Peachtree Corners resident, Jane Mentzer, who lives in Spalding Park Place, the neighborhood adjacent to the church says, “My husband was walking the dog and saw the fire. I called 911 and woke up my next-door neighbors, just in case any sparks from the fire drifted over to our houses.”

Lt. Billy Standridge of Fire Station No. 4 said it took 28 firefighters a total of four hours to put out the blaze with hot spots erupting the next morning. The fire was classified as “Defensive” meaning that because of a possible building collapse, the firefighters had to extinguish the fire from outside using latter trucks. The county fire marshal is still investigating the possible cause of the fire.

Now the building stands like a burnt-out husk.
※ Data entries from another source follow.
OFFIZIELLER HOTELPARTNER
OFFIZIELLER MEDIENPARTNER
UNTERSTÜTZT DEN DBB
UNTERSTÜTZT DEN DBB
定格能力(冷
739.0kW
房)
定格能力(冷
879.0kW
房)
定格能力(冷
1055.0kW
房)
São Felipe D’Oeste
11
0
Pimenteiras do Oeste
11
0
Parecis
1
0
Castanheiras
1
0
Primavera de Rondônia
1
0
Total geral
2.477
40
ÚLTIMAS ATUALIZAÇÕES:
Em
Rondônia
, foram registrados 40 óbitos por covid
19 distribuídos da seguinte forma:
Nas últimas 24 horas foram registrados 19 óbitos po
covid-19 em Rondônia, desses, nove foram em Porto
Fire Engines stop by from time to time to make sure no more hot spots have activated. The casually curious drive or walk up to the church to inspect the buildings for themselves.

Peachtree Corners is an area more used to creation than destruction and what saves this event from being thought of as a tragedy for the community are the words Pastor Ridgeway said, “We can’t have what is in the future until we let go of the past.”